Comdata Holdings Corp., a major supplier of payment services to the trucking, gaming, and retailing industries, has signed a multimillion-dollar contract with Broadway & Seymour Inc. to overhaul many of its technology systems.

Comdata, which had revenues of $193 million in 1992, operates a telecommunications network, called the Comdata Network, that provides many of the card authorization and funds transfer services of a retail bank.

Reducing Costs

The company, based in Brentwood, Tenn., expects to reduce operating expenses of the affected areas by about 30%, or $2 million annually, by the end of 1994, said Denny Hanson, executive vice president and chief financial officer.

Comdata hired International Business Machines Corp. to run its mainframe data center in 1991, but the company runs a network of personal computers itself, and decided to hire Broadway & Seymour to link the two systems.

"We run a lot of IBM mainframes, with a lot of repetitive processing, a lot of repetitive authorizations," said Mr. Hanson, a former banker who came to Comdata from C&S/Sovran in 1991. "The problem we face is getting to the information contained on those mainframes more easily."

Five Areas Targeted

Comdata is 35%-owned by Welsh Carson Anderson & Stowe, a venture capital firm that specializes in computer technology businesses.

Separately, Comdata last year restructured debt taken on in the 1980s. "They're now postured to make advances when the economy recovers," said Lawrence C. Petrucci, a fixed income analyst with First Albany Corp., in Pittsburgh.

Comdata has targeted five back-office areas for improvement: customer service, credit and collections, bank reconciliations, cash applications, and chargeback areas. It expects to complete the project with Broadway & Seymour, based in Charlotte, N.C., in June 1994.

Mr. Hanson said no layoffs were anticipated, but that staff would be streamlined through attrition. Comdata generates about $12 million a year in revenues doing check collections and authorizations for supermarkets and mass merchandisers.

Another $71 million in annual revenue comes from credit card cash advances to casino customers who have Mastercard, Visa, or Diners Club cards. Comdata also derives about $110 million in revenue from services to the trucking industry, including a magnetic stripe card similar to a bank card that truck drivers can use to pay for gas, food, and telephone calls when they are on the road.

As part of the back-office re-engineering project, Comdata is installing a document image processing system to capture and store the underlying documents for advances and funds transfers. Currently, these files are stored in warehouses, and must be retrieved manually when customers have questions.

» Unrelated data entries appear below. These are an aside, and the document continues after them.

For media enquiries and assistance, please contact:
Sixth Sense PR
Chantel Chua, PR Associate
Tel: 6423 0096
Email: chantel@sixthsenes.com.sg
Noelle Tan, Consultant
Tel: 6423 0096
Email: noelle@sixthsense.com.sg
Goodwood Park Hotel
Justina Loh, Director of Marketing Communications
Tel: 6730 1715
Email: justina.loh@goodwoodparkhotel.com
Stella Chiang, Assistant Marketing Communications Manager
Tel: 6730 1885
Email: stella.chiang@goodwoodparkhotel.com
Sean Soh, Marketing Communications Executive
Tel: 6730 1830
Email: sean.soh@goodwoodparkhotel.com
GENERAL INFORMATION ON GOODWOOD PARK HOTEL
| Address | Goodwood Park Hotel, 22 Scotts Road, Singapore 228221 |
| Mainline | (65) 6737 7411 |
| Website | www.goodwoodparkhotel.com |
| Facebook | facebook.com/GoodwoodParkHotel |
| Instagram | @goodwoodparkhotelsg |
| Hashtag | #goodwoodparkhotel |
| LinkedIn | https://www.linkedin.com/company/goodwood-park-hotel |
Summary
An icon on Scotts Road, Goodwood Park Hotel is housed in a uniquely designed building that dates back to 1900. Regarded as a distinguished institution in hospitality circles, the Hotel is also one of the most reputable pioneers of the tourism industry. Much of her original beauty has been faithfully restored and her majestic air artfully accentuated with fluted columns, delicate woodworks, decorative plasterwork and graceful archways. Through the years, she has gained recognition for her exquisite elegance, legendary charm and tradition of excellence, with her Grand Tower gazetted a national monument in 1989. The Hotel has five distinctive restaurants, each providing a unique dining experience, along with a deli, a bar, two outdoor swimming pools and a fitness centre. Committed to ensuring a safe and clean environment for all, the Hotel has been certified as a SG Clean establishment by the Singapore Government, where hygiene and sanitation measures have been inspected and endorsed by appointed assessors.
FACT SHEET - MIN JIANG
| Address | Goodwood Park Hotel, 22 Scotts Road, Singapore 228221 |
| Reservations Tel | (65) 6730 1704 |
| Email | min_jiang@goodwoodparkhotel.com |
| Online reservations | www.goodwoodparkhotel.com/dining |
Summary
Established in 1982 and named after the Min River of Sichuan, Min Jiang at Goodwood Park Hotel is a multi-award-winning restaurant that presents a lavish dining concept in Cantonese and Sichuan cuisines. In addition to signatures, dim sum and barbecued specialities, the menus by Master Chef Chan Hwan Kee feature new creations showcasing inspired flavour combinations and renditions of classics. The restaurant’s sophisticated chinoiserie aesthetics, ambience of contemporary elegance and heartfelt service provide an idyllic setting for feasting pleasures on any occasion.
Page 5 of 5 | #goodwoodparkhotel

With the image capture system, service representatives at personal computers will be able to retrieve the images while customers are on the telephone, and to send a copy of a disputed chargeback automatically, by fax.

Work Flow Software

Comdata also is installing work flow software in its bank reconcilement area. The software employs technology called object oriented programming, which will make it easier for programmers to build and modify the software to meet changing, requirements.

The software manages the flow of electronic file folders, routing folders from workstation to workstation.

The sofware also tracks the activity of individual customer service representatives, showing the number of files processed, the number resolved, and the number still open.

In the credit and collection area, daily reports will show each collector the largest dollar amount that is delinquent, and the oldest delinquent accounts.